BAD ATTACHMENTS: EMAIL AND QUEER ANTI-CENSORSHIP PROTESTS
DOI:
https://doi.org/10.5210/spir.v2020i0.11278Palabras clave:
Communications Decency Act, Internet History, Email, Protest, SexualityResumen
This paper examines a 1996 U.S. internet censorship protest that encouraged users to email a series of technically “indecent” files as attachments to Speaker of the House Newt Gingrich using an online email generator. These attachments were: a list of abortion clinics, a graphic illustration of condom-use instructions, and excerpted sexually explicit scenes from Gingrich’s own novel, 1945. Selecting from a drop-down menu, senders chose their attachments, completed a personalized message, and clicked send, all within a web-based form. By using the platform to inundate the Speaker’s email with attachments, senders cleverly broke the censorship provisions of the 1996 Communications Decency Act (CDA), putting themselves at risk to the criminalization of sexual expression online.
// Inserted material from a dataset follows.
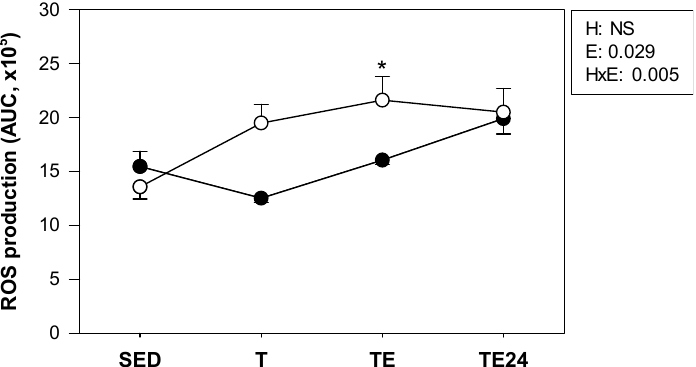
Figure 4. Production of ROS by peritoneal macrophages at the end of the study (AUC from 0 to 150 min). The non-supplemented groups are represented by white symbols ( ⚪ ) and the hesperidin groups by black symbols ( ⚫ ). SED = sedentary group, T = trained group, TE = T group with an additional exhaustion test, TE24 = TE group 24 h after the exhaustion test, NS = no statistically significant differences detected. Data are expressed as mean ± SEM ( n = 5–6). Statistical difference: the inset table shows two-way ANOVA results when applied (H, hesperidin; E, exercise; HxE, interaction between hesperidin and exercise). * p < 0.05 vs. the SED group just in the non-supplemented animals.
The “bad attachments” protest grew out of the fact that online information about sexuality was vital to marginalized communities with limited access to other kinds of information channels—including queer and rural youth, and people living with HIV. This paper argues that the protest attachments constitute a queer, material digital practice, attuned to the political demand for ready information access as a means of survival.